If your GF seemed disappointed that you aren't into giving gifts on the holiday, then she's prolly one of those girls who wants a little gift. C'mon, what person SERIOUSLY doesn't like getting gifts? Plus you could get something you'll both love...like massage oil or a bottle of wine. The best Valentine's Day gift I ever got was flowers and the new (at the time) Van Halen CD.
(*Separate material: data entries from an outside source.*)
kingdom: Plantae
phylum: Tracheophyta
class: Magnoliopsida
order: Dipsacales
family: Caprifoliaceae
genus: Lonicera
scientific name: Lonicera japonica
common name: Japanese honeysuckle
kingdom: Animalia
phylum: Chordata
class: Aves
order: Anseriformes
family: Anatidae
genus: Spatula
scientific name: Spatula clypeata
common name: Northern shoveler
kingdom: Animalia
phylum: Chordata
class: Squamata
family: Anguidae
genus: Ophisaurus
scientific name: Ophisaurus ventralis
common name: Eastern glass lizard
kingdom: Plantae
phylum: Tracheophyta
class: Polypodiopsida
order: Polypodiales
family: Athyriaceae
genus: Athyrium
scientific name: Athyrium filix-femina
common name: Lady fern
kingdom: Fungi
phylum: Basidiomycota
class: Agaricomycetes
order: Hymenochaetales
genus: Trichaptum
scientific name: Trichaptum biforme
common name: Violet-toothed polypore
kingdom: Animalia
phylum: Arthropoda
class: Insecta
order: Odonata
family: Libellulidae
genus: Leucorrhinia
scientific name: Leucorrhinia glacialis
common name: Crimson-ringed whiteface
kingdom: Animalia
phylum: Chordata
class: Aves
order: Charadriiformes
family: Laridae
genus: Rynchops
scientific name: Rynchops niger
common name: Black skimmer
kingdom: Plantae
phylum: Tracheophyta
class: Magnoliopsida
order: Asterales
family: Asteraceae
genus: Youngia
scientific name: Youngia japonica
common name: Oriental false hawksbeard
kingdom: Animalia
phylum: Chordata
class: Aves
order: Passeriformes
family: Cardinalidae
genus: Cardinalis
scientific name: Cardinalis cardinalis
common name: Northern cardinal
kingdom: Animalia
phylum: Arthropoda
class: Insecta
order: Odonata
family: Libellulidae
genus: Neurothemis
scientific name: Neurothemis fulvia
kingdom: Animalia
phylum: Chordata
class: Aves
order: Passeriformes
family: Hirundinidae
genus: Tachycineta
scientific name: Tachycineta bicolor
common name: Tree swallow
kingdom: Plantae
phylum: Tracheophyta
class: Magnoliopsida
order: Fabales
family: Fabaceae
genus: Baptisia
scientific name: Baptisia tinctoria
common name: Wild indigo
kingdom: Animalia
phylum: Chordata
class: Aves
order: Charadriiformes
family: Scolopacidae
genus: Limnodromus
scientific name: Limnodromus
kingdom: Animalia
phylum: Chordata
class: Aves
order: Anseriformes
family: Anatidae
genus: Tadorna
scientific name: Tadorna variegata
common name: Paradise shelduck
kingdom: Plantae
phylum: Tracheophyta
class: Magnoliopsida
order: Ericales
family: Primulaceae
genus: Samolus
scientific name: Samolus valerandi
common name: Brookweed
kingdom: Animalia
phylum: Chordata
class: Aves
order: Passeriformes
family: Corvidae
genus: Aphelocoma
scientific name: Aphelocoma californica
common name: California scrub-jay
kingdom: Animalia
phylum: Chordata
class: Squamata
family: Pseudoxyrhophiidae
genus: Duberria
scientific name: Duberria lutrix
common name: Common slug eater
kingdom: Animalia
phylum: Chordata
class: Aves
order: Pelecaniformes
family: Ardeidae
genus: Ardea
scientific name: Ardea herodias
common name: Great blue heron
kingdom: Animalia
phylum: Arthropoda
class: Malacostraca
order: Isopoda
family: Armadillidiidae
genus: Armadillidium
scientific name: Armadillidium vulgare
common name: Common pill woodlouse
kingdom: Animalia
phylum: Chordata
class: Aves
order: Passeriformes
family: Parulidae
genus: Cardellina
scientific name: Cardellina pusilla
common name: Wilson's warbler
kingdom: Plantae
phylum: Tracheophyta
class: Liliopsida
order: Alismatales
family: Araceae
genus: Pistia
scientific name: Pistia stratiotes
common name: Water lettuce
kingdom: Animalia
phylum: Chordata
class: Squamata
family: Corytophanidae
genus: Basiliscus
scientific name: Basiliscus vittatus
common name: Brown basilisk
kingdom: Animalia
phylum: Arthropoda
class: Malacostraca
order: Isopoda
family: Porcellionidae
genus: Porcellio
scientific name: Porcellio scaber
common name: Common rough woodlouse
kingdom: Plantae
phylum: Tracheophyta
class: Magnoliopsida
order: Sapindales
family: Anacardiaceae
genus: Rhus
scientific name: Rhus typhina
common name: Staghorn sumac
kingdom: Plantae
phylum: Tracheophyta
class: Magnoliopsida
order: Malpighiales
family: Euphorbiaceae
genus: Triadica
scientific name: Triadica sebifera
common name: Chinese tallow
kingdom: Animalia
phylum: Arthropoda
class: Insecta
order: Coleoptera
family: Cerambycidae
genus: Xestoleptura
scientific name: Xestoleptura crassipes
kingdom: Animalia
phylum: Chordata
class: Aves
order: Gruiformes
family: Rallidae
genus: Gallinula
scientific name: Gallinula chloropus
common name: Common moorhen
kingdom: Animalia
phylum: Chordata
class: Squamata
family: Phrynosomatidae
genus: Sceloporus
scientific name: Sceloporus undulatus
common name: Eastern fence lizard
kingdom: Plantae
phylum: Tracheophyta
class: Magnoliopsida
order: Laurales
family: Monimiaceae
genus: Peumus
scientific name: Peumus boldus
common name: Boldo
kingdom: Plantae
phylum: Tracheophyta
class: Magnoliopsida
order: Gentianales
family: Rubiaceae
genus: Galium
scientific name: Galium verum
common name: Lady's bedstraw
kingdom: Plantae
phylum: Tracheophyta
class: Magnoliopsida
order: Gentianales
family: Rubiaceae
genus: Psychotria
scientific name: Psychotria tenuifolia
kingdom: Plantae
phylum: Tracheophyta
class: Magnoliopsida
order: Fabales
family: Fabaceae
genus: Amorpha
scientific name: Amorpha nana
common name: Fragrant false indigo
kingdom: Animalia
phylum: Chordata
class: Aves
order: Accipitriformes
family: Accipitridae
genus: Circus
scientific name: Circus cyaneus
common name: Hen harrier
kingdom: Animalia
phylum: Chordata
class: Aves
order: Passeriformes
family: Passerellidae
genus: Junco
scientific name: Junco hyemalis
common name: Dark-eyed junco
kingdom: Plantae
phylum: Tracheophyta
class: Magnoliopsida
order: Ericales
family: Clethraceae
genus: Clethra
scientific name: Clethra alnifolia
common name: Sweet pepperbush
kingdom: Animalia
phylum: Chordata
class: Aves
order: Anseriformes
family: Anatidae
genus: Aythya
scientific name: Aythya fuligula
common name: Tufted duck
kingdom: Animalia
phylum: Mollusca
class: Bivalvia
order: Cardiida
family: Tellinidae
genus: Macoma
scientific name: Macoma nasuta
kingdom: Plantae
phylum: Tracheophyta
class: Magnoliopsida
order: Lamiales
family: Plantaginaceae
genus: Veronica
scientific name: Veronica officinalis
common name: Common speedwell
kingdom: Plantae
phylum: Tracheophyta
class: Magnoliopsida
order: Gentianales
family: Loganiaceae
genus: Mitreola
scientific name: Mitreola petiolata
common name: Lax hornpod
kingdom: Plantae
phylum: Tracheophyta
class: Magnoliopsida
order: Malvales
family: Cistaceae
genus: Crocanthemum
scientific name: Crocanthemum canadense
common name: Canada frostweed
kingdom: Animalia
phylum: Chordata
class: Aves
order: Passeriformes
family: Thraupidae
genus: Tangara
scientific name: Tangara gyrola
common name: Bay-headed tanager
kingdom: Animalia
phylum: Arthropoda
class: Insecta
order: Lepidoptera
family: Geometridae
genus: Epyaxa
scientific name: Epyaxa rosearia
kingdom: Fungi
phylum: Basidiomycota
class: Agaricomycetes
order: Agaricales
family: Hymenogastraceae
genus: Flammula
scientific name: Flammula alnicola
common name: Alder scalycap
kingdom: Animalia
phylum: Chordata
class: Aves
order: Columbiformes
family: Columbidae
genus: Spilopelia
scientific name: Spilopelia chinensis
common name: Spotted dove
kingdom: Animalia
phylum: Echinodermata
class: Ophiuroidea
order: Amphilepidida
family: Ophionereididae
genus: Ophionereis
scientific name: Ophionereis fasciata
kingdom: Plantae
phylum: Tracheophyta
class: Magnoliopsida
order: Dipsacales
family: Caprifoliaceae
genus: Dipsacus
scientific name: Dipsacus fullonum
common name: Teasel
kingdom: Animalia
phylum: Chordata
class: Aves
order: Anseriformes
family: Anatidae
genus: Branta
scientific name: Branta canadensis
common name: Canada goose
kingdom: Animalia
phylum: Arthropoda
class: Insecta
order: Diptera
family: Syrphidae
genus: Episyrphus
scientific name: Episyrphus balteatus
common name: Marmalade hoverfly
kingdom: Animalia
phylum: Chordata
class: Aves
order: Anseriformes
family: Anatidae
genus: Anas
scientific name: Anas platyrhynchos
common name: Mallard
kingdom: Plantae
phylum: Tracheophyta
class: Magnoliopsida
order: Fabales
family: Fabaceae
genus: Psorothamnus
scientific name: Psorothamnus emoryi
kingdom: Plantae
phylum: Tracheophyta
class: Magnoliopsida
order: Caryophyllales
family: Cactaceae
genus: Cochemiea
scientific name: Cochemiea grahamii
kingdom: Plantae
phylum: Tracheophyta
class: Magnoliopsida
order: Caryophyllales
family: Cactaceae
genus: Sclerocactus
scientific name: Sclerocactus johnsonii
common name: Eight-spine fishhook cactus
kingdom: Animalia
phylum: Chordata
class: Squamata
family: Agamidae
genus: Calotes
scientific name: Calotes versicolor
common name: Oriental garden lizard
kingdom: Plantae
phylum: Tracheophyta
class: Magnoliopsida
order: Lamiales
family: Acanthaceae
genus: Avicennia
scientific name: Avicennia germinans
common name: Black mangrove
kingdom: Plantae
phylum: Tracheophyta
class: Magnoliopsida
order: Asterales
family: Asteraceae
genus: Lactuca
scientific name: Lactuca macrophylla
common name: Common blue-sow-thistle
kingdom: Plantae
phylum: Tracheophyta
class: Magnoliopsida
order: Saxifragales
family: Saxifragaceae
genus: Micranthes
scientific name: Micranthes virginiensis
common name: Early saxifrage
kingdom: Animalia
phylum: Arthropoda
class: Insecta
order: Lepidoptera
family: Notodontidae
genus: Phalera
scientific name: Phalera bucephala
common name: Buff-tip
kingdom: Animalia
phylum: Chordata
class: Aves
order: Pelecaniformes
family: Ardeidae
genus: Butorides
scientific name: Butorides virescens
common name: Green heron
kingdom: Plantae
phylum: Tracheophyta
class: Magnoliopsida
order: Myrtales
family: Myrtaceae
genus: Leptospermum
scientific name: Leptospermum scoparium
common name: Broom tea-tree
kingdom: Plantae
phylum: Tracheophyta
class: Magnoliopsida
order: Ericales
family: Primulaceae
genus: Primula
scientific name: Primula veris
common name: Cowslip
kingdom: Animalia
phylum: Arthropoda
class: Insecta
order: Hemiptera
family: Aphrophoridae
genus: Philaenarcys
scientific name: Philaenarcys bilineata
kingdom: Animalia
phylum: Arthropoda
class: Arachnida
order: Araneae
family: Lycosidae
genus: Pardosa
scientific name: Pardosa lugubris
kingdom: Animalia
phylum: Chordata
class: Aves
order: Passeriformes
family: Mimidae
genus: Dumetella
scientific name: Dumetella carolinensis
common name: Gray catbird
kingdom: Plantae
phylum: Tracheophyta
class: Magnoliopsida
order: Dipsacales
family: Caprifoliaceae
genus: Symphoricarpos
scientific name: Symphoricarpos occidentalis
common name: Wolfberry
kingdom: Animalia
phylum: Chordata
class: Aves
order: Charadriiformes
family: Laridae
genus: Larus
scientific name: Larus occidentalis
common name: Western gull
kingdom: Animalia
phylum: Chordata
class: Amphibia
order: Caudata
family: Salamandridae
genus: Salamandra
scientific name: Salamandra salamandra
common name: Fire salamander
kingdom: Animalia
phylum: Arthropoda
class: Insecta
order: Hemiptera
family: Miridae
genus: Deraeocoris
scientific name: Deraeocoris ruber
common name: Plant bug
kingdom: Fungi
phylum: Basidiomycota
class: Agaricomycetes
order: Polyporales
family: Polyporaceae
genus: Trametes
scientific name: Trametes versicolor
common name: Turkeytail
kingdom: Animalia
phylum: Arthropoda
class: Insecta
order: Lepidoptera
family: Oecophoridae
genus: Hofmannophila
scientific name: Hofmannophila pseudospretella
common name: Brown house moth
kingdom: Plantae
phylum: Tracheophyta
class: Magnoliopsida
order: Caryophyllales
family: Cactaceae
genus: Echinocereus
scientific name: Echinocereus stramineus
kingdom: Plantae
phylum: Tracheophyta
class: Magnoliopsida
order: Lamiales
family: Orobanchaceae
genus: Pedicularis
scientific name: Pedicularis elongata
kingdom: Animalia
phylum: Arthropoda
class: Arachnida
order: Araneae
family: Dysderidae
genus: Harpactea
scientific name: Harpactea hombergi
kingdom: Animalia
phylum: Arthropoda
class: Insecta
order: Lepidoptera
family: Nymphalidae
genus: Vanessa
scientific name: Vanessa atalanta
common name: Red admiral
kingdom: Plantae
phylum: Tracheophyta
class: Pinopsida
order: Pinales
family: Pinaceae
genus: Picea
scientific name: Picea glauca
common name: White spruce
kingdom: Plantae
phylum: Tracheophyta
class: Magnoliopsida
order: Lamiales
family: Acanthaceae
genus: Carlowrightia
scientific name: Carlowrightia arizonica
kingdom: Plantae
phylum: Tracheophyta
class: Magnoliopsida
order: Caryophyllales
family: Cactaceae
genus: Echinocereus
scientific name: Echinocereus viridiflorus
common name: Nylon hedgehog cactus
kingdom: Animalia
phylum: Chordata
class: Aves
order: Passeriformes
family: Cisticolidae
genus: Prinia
Well, my g/f and I will be celebrating our first V-day together this year. We had the convo about it a few days ago. She went out of her way to tell me that she wasn't expecting a gift or a card or anything. I then decided it was a good time to explain my thoughts on Vday to her. She did seem a little disappointed. Maybe I misinterpreted her reaction. That's possible. But then she said that her ex always bought her a dozen roses, every year on Vday. She said that kinda killed it for her because it was standard issue for him and thats all he ever did. Nothing else for the rest of the year. So I then explained that my ex wife and I would usually make dinner at home and maybe open a bottle of wine...maybe a massage, candles, etc. A night of no television, no reading, no alone time: a night of spending time together remembering why we were together. And that's my plan for my g/f and I. I won't buy her a card. I won't buy her flowers. I will wear very nice clothes and I will cook and light candles and try my best to be funny, charming, and interesting. I think that spending a night like that will be much better than if I brought her some flowers and then turned the television on and treated the night as busines as usual.